Kvasir: a vítima da ignorância



Os Vanir e os Aesir decidiram colocar um ponto final à série de confrontos numa guerra  que não conduzia a lugar nenhum. As duas castas divinas perceberam que não ganhavam nada em exterminarem-se mutuamente, correndo o risco de apagar da memória do tempo as virtudes e defeitos de deuses, concluindo que a coexistência seria mais benéfica para a Humanidade. De um lado, os Vanir, a linhagem dos deuses da fertilidade e da magia da Natureza, e do outro lado, a linhagem de deuses da soberania e da guerra, reuniram-se para selarem, definitivamente, a paz. Mas as duas partes queriam garantias de que este armistício seria cumprido, então, decidiram cuspir para dentro de um caldeirão, emblema do renascimento. Neste "ventre" maternal, a saliva misturou e uniu o conhecimento dos Vanir e dos Aesir, tornando-se numa substância mágica. Cuspir é o mesmo que dar a palavra, assumir um compromisso, fazer um juramento, ao mesmo tempo é um ato de criação. Os deuses não queriam que este testemunho de tréguas se perdesse, pelo que pegaram neste líquido e moldaram um homem. Kvasir nasceu da matéria fundida no caldeirão trazendo nele uma sabedoria imensa, sendo tão sábio que não havia perguntas para as quais não tivesse resposta.

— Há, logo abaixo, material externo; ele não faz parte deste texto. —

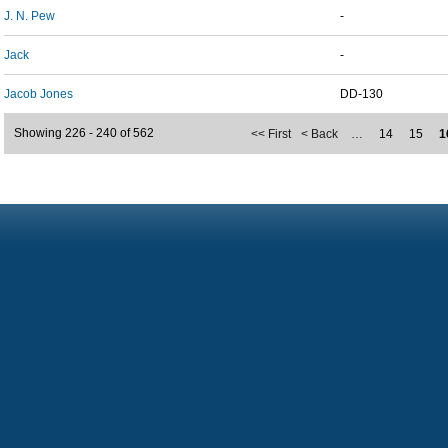
J. N. Pew
-
Jack
-
Jacob Jones
DD-130
Showing 226 - 240 of 562
<< First
< Back
…
14
15
1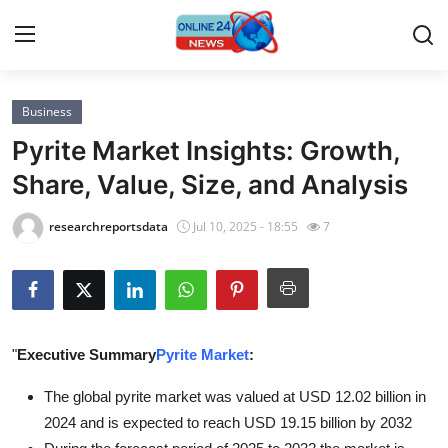
Business
Home
Pyrite Market Insights: Growth,
Press Release
Share, Value, Size, and Analysis
Contact
researchreportsdata
Jul 10, 2025 - 18:55
7
Privacy Policy
About
"
Executive Summary
Pyrite Market
:
News Network
The global pyrite market was valued at USD 12.02 billion in
Submit Press Release
2024 and is expected to reach USD 19.15 billion by 2032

Kvasir viajou pelo mundo para ensinar a sabedoria e a inspiração aos Homens. Era a personificação do conhecimento superior, o tesouro libertador da ignorância e a expansão da consciência. Um importante legado dos deuses para a evolução, mas como em todos os processos emancipadores, a escuridão do pensamento aparece sempre para atrapalhar. Kvasir despertou a ganância dos anões Fjalar e Galar que o convidaram para um encontro particular com o intuito de o assassinar para derramar o seu sangue nos vasos Odreir, Son e Bodn para usurparem para si próprios um bem universal. Juntaram ao sangue mel (mel e seus derivados fazem parte das bebidas especiais do universo indo-europeu) e produziram o hidromel - quem o bebesse convertia-se num bardo ou sábio. Os anões representam um estádio muito primário de consciência e estavam ainda num nível de entendimento incapaz de aguentar o brilho da sabedoria. Como habitantes dos lugares sem luz, no subsolo, os anões simbolizam a estupidez e a ignorância. No mundo terreno existe uma vertente de anões, igualmente ignóbeis e arrogantes, cuja predisposição é precisamente a mesma: aniquilar e exaurir o brilho de quem se encontra num patamar consciencial superior.  

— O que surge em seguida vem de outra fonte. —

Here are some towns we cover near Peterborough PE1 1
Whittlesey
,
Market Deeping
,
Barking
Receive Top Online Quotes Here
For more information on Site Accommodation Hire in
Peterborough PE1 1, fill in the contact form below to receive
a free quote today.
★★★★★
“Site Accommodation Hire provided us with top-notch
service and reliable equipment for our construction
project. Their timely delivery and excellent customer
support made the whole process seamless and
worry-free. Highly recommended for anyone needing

Fjalar e Galar ameaçados por Suttung ofereceram-lhe o hidromel para que o gigante lhes poupasse a vida. Suttung levou os três vasos para o interior da montanha para ficarem à guarda da sua filha Gunnlod. Os gigantes são seres de Jotunheim, mundo das forças adversas à fertilidade, mas também a lembrança do mítico Ymir, o primeiro ser da Criação. Gunnlod, a guardiã do hidromel, simboliza a Mãe arcaica, o útero da Terra. Na caverna, lugar das profundezas primárias onde germina a vida, a gigante preservava a força mágica que conduziu Odin à Iniciação na Poesia Êxtatica. A ambição de possuir as virtudes da erudição levou Odin a transformar-se em serpente, o estádio primário da existência para alcançar a luz superior simbolizada pela águia, animal no qual se transformou depois de beber num só trago o hidromel dos três vasos. Odin conquistou a confiança de Gunnlod mas não cumpriu a promessa de apenas provar um bocadinho da bebida mágica. A ânsia de querer tudo era insuportável, pelo que Odin sorveu o líquido integralmente. Enquanto voava em fuga, deixou cair do seu bico uns pinguinhos de hidromel e assim doou a arte da Poesia aos homens abençoados pelas pequenas gotas.